• _PARTS OF THE EXERCISE_:
1. Answer these from the letter below, marking each answer like its question:
(a) Since which month has the writer been in a funk?
(b) During which years were the writer and Shithead together in Average Deep?
(c) To what two things does the writer say absence of acknowledgement can be attributed?
2. In the entries that follow the letter, replace "Cultura & Cinema" with "Culture & Film" and write the entries out again with nothing else changed. Please leave the pictures out.

• _PAGE EXCERPT_:
◇ ◇ ◇ ◇

6-8-04, 8:30 AM -

I really must apologize.

For the past couple of months, these letters have been a bit like battery acid: bitter and inadvisable for optimum health. I've been in a funk since March, which is unusual, since my yearly funk normally occurs from January to February. There are a number of factors which contributed to the funk, but it was a rather all-encompassing one this time, more comprehensive than I'm used to. It completely bowled me over with its intensity.

But as of Saturday night, the funk has lifted. For that you can thank my friend Shithead. For those who don't know, Shithead and I spent two very formative musical years together from 1993-1995 in the ill-fated Average Deep (which I've just constructed a page about, if you're interested). And at least once a year in the decade since, I've had occasion to talk him down off of the ledge, problem child that he is.

However, the tables were turned on Saturday, and this time it was your favorite honky who had to be talked down off of his ledge, wearing his big shirt and cradling his chapbook. Now, don't freak out, there haven't been any bulk sleeping pill purchases or anything. God, how I do loathe the Suicidal Poet genre. There's just been a dark flirtation with Mr. Holland's Opus and the whole should-I-have-a-backup-plan thing.

And the answer? No, I bloody well shouldn't.

Sometimes this city is tough, because you see the remains of so many artistic aspirations hauling their undead carcasses through the club doors, conspiring in coffeehouses to make their last, career-saving Hail Marys before daily life swallows them whole. I confess that I have seen my face, Darth Vader-like, in the eyes of those sullen wraiths, and it scared the living bejeezus out of me. But the reaper has not come. In fact, he's scarcely aware that I exist yet. I am so far down on the list that I may as well have just been born.

Which is precisely what was bothering me. Something in my psyche seeks large amounts of acknowledgement, either good or bad, and the paucity of it can drive me to believing that the jig is up, sorry, you're a ghost already, didn't I tell you? However, absence of acknowledgement can be attributed to two things: Passage or lack of arrival.

Look, I know I apologized earlier for providing two months worth of navel-gazing melancholy, and now here I am with an itemized analysis of same. I'm just trying to say that it's better now.

Ah.

◇ ◇ ◇ ◇

• _MATERIAL FOR THIS TASK_:
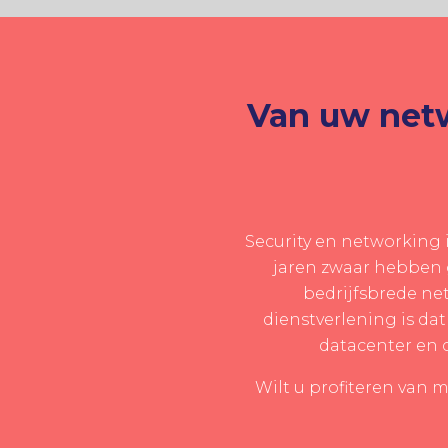
Van uw netw
Security en networking 
jaren zwaar hebben g
bedrijfsbrede ne
dienstverlening is da
datacenter en c
Wilt u profiteren van 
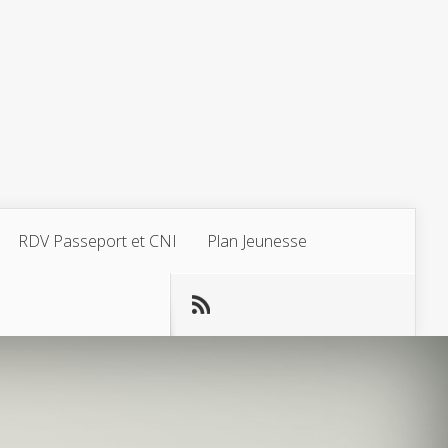
RDV Passeport et CNI
Plan Jeunesse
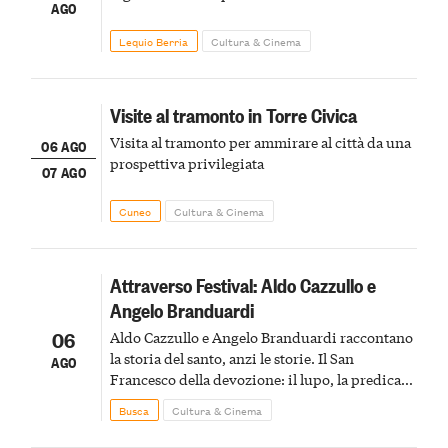
AGO
Lequio Berria
Cultura & Cinema
Visite al tramonto in Torre Civica
Visita al tramonto per ammirare al città da una
06 AGO
prospettiva privilegiata
07 AGO
Cuneo
Cultura & Cinema
Attraverso Festival: Aldo Cazzullo e
Angelo Branduardi
06
Aldo Cazzullo e Angelo Branduardi raccontano
la storia del santo, anzi le storie. Il San
AGO
Francesco della devozione: il lupo, la predica
agli uccelli, le stimmate
Busca
Cultura & Cinema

◇ ◇ ◇ ◇

• _ANSWERS TO EACH TASK_:
1.
(a) March
(b) 1993-1995
(c) Passage or lack of arrival

2.
Van uw netw
Security en networking 
jaren zwaar hebben g
bedrijfsbrede ne
dienstverlening is da
datacenter en c
Wilt u profiteren van 
RDV Passeport et CNI
Plan Jeunesse
AGO
Lequio Berria
Culture & Film
Visite al tramonto in Torre Civica
Visita al tramonto per ammirare al città da una
06 AGO
prospettiva privilegiata
07 AGO
Cuneo
Culture & Film
Attraverso Festival: Aldo Cazzullo e
Angelo Branduardi
06
Aldo Cazzullo e Angelo Branduardi raccontano
la storia del santo, anzi le storie. Il San
AGO
Francesco della devozione: il lupo, la predica
agli uccelli, le stimmate
Busca
Culture & Film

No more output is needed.